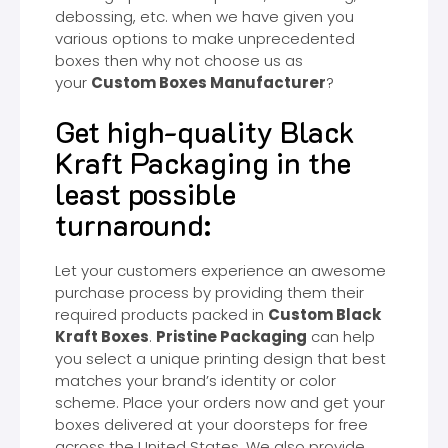
debossing, etc. when we have given you
various options to make unprecedented
boxes then why not choose us as
your
Custom Boxes Manufacturer
?
Get high-quality Black
Kraft Packaging in the
least possible
turnaround:
Let your customers experience an awesome
purchase process by providing them their
required products packed in
Custom Black
Kraft Boxes
.
Pristine Packaging
can help
you select a unique printing design that best
matches your brand’s identity or color
scheme. Place your orders now and get your
boxes delivered at your doorsteps for free
across the United States. We also provide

_Exercise description:_ Lines from the one containing "scheme. Place your orders now and get your" to the end of the data are to be printed exactly, including the first and last.

_Output below:_
scheme. Place your orders now and get your
boxes delivered at your doorsteps for free
across the United States. We also provide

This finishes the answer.